Required work
Give a verbatim copy of the data, leaving the pictures out.

___ Input data ___

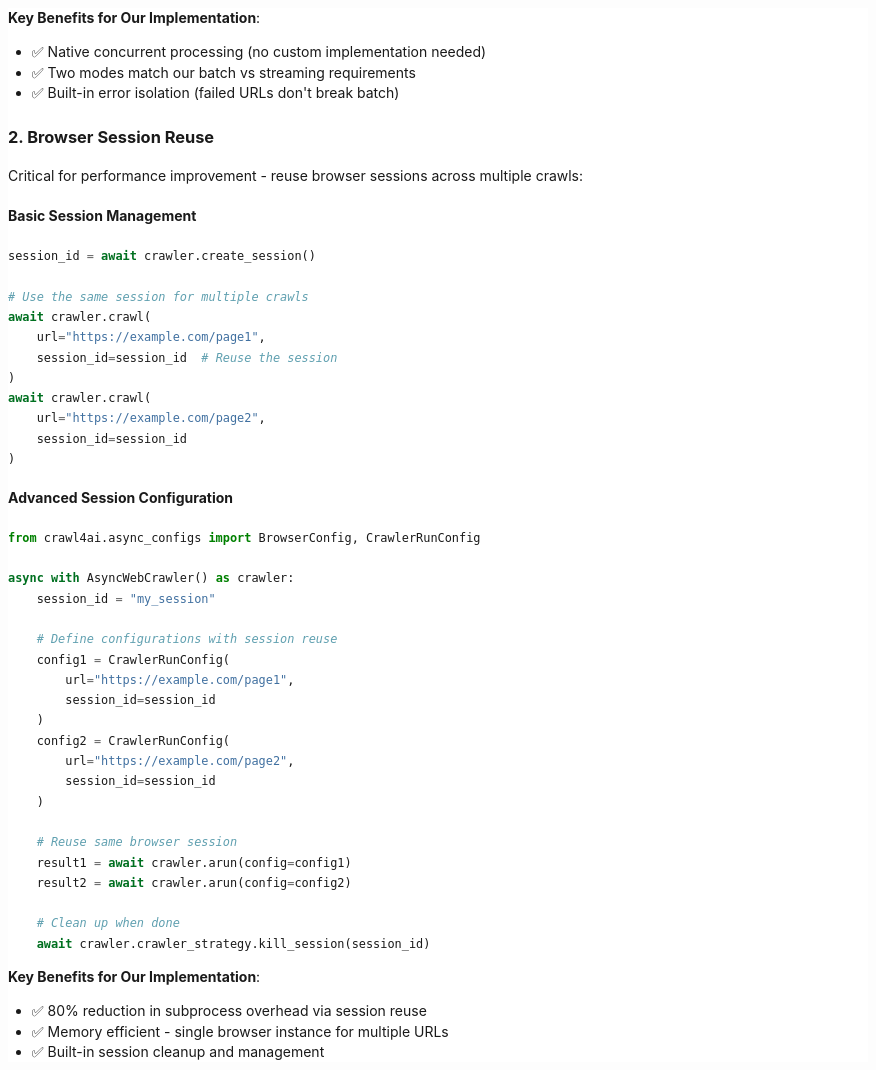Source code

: **Key Benefits for Our Implementation**:
- ✅ Native concurrent processing (no custom implementation needed)
- ✅ Two modes match our batch vs streaming requirements
- ✅ Built-in error isolation (failed URLs don't break batch)

### 2. Browser Session Reuse

Critical for performance improvement - reuse browser sessions across multiple crawls:

#### **Basic Session Management**
```python
session_id = await crawler.create_session()

# Use the same session for multiple crawls
await crawler.crawl(
    url="https://example.com/page1",
    session_id=session_id  # Reuse the session
)
await crawler.crawl(
    url="https://example.com/page2",
    session_id=session_id
)
```

#### **Advanced Session Configuration**
```python
from crawl4ai.async_configs import BrowserConfig, CrawlerRunConfig

async with AsyncWebCrawler() as crawler:
    session_id = "my_session"

    # Define configurations with session reuse
    config1 = CrawlerRunConfig(
        url="https://example.com/page1", 
        session_id=session_id
    )
    config2 = CrawlerRunConfig(
        url="https://example.com/page2", 
        session_id=session_id
    )

    # Reuse same browser session
    result1 = await crawler.arun(config=config1)
    result2 = await crawler.arun(config=config2)

    # Clean up when done
    await crawler.crawler_strategy.kill_session(session_id)
```

**Key Benefits for Our Implementation**:
- ✅ 80% reduction in subprocess overhead via session reuse
- ✅ Memory efficient - single browser instance for multiple URLs
- ✅ Built-in session cleanup and management
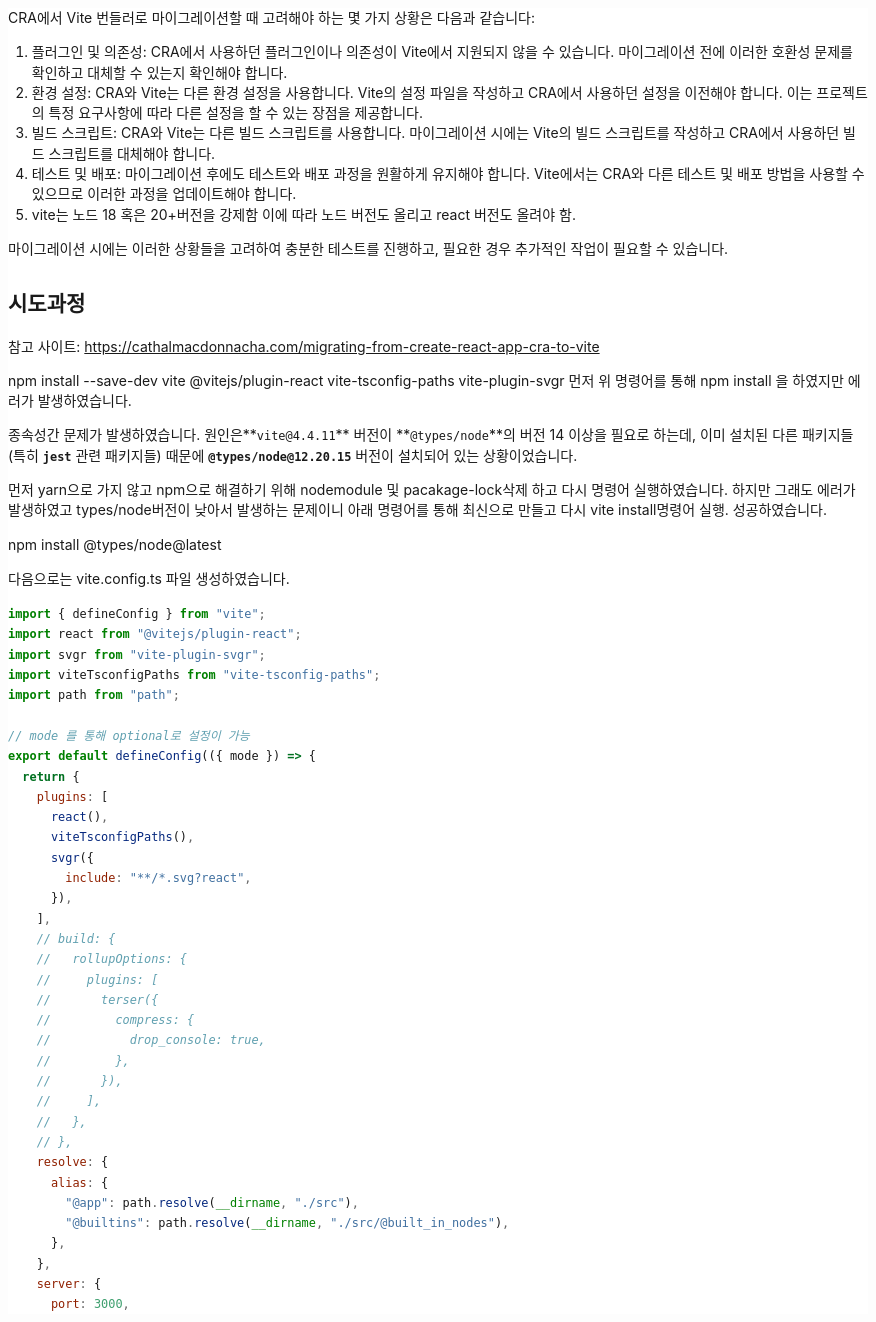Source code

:CRA에서 Vite 번들러로 마이그레이션할 때 고려해야 하는 몇 가지 상황은 다음과 같습니다:

1. 플러그인 및 의존성: CRA에서 사용하던 플러그인이나 의존성이 Vite에서 지원되지 않을 수 있습니다. 마이그레이션 전에 이러한 호환성 문제를 확인하고 대체할 수 있는지 확인해야 합니다.
2. 환경 설정: CRA와 Vite는 다른 환경 설정을 사용합니다. Vite의 설정 파일을 작성하고 CRA에서 사용하던 설정을 이전해야 합니다. 이는 프로젝트의 특정 요구사항에 따라 다른 설정을 할 수 있는 장점을 제공합니다.
3. 빌드 스크립트: CRA와 Vite는 다른 빌드 스크립트를 사용합니다. 마이그레이션 시에는 Vite의 빌드 스크립트를 작성하고 CRA에서 사용하던 빌드 스크립트를 대체해야 합니다.
4. 테스트 및 배포: 마이그레이션 후에도 테스트와 배포 과정을 원활하게 유지해야 합니다. Vite에서는 CRA와 다른 테스트 및 배포 방법을 사용할 수 있으므로 이러한 과정을 업데이트해야 합니다.
5. vite는 노드 18 혹은 20+버전을 강제함 이에 따라 노드 버전도 올리고 react 버전도 올려야 함.

마이그레이션 시에는 이러한 상황들을 고려하여 충분한 테스트를 진행하고, 필요한 경우 추가적인 작업이 필요할 수 있습니다.

## 시도과정

참고 사이트: https://cathalmacdonnacha.com/migrating-from-create-react-app-cra-to-vite

npm install --save-dev vite @vitejs/plugin-react vite-tsconfig-paths vite-plugin-svgr
먼저 위 명령어를 통해 npm install 을 하였지만 에러가 발생하였습니다.

종속성간 문제가 발생하였습니다. 원인은**`vite@4.4.11`** 버전이 **`@types/node`**의 버전 14 이상을 필요로 하는데, 이미 설치된 다른 패키지들 (특히 **`jest`** 관련 패키지들) 때문에 **`@types/node@12.20.15`** 버전이 설치되어 있는 상황이었습니다.

먼저 yarn으로 가지 않고 npm으로 해결하기 위해 nodemodule 및 pacakage-lock삭제 하고 다시 명령어 실행하였습니다. 하지만 그래도 에러가 발생하였고 types/node버전이 낮아서 발생하는 문제이니 아래 명령어를 통해 최신으로 만들고 다시 vite install명령어 실행. 성공하였습니다.

npm install @types/node@latest

다음으로는 vite.config.ts 파일 생성하였습니다.

```jsx
import { defineConfig } from "vite";
import react from "@vitejs/plugin-react";
import svgr from "vite-plugin-svgr";
import viteTsconfigPaths from "vite-tsconfig-paths";
import path from "path";

// mode 를 통해 optional로 설정이 가능
export default defineConfig(({ mode }) => {
  return {
    plugins: [
      react(),
      viteTsconfigPaths(),
      svgr({
        include: "**/*.svg?react",
      }),
    ],
    // build: {
    //   rollupOptions: {
    //     plugins: [
    //       terser({
    //         compress: {
    //           drop_console: true,
    //         },
    //       }),
    //     ],
    //   },
    // },
    resolve: {
      alias: {
        "@app": path.resolve(__dirname, "./src"),
        "@builtins": path.resolve(__dirname, "./src/@built_in_nodes"),
      },
    },
    server: {
      port: 3000,
```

___

Solved exercise
Source code

: **Key Benefits for Our Implementation**:
- ✅ Native concurrent processing (no custom implementation needed)
- ✅ Two modes match our batch vs streaming requirements
- ✅ Built-in error isolation (failed URLs don't break batch)

### 2. Browser Session Reuse

Critical for performance improvement - reuse browser sessions across multiple crawls:

#### **Basic Session Management**
```python
session_id = await crawler.create_session()

# Use the same session for multiple crawls
await crawler.crawl(
    url="https://example.com/page1",
    session_id=session_id  # Reuse the session
)
await crawler.crawl(
    url="https://example.com/page2",
    session_id=session_id
)
```

#### **Advanced Session Configuration**
```python
from crawl4ai.async_configs import BrowserConfig, CrawlerRunConfig

async with AsyncWebCrawler() as crawler:
    session_id = "my_session"

    # Define configurations with session reuse
    config1 = CrawlerRunConfig(
        url="https://example.com/page1", 
        session_id=session_id
    )
    config2 = CrawlerRunConfig(
        url="https://example.com/page2", 
        session_id=session_id
    )

    # Reuse same browser session
    result1 = await crawler.arun(config=config1)
    result2 = await crawler.arun(config=config2)

    # Clean up when done
    await crawler.crawler_strategy.kill_session(session_id)
```

**Key Benefits for Our Implementation**:
- ✅ 80% reduction in subprocess overhead via session reuse
- ✅ Memory efficient - single browser instance for multiple URLs
- ✅ Built-in session cleanup and management
Source code

:CRA에서 Vite 번들러로 마이그레이션할 때 고려해야 하는 몇 가지 상황은 다음과 같습니다:

1. 플러그인 및 의존성: CRA에서 사용하던 플러그인이나 의존성이 Vite에서 지원되지 않을 수 있습니다. 마이그레이션 전에 이러한 호환성 문제를 확인하고 대체할 수 있는지 확인해야 합니다.
2. 환경 설정: CRA와 Vite는 다른 환경 설정을 사용합니다. Vite의 설정 파일을 작성하고 CRA에서 사용하던 설정을 이전해야 합니다. 이는 프로젝트의 특정 요구사항에 따라 다른 설정을 할 수 있는 장점을 제공합니다.
3. 빌드 스크립트: CRA와 Vite는 다른 빌드 스크립트를 사용합니다. 마이그레이션 시에는 Vite의 빌드 스크립트를 작성하고 CRA에서 사용하던 빌드 스크립트를 대체해야 합니다.
4. 테스트 및 배포: 마이그레이션 후에도 테스트와 배포 과정을 원활하게 유지해야 합니다. Vite에서는 CRA와 다른 테스트 및 배포 방법을 사용할 수 있으므로 이러한 과정을 업데이트해야 합니다.
5. vite는 노드 18 혹은 20+버전을 강제함 이에 따라 노드 버전도 올리고 react 버전도 올려야 함.

마이그레이션 시에는 이러한 상황들을 고려하여 충분한 테스트를 진행하고, 필요한 경우 추가적인 작업이 필요할 수 있습니다.

## 시도과정

참고 사이트: https://cathalmacdonnacha.com/migrating-from-create-react-app-cra-to-vite

npm install --save-dev vite @vitejs/plugin-react vite-tsconfig-paths vite-plugin-svgr
먼저 위 명령어를 통해 npm install 을 하였지만 에러가 발생하였습니다.

종속성간 문제가 발생하였습니다. 원인은**`vite@4.4.11`** 버전이 **`@types/node`**의 버전 14 이상을 필요로 하는데, 이미 설치된 다른 패키지들 (특히 **`jest`** 관련 패키지들) 때문에 **`@types/node@12.20.15`** 버전이 설치되어 있는 상황이었습니다.

먼저 yarn으로 가지 않고 npm으로 해결하기 위해 nodemodule 및 pacakage-lock삭제 하고 다시 명령어 실행하였습니다. 하지만 그래도 에러가 발생하였고 types/node버전이 낮아서 발생하는 문제이니 아래 명령어를 통해 최신으로 만들고 다시 vite install명령어 실행. 성공하였습니다.

npm install @types/node@latest

다음으로는 vite.config.ts 파일 생성하였습니다.

```jsx
import { defineConfig } from "vite";
import react from "@vitejs/plugin-react";
import svgr from "vite-plugin-svgr";
import viteTsconfigPaths from "vite-tsconfig-paths";
import path from "path";

// mode 를 통해 optional로 설정이 가능
export default defineConfig(({ mode }) => {
  return {
    plugins: [
      react(),
      viteTsconfigPaths(),
      svgr({
        include: "**/*.svg?react",
      }),
    ],
    // build: {
    //   rollupOptions: {
    //     plugins: [
    //       terser({
    //         compress: {
    //           drop_console: true,
    //         },
    //       }),
    //     ],
    //   },
    // },
    resolve: {
      alias: {
        "@app": path.resolve(__dirname, "./src"),
        "@builtins": path.resolve(__dirname, "./src/@built_in_nodes"),
      },
    },
    server: {
      port: 3000,
```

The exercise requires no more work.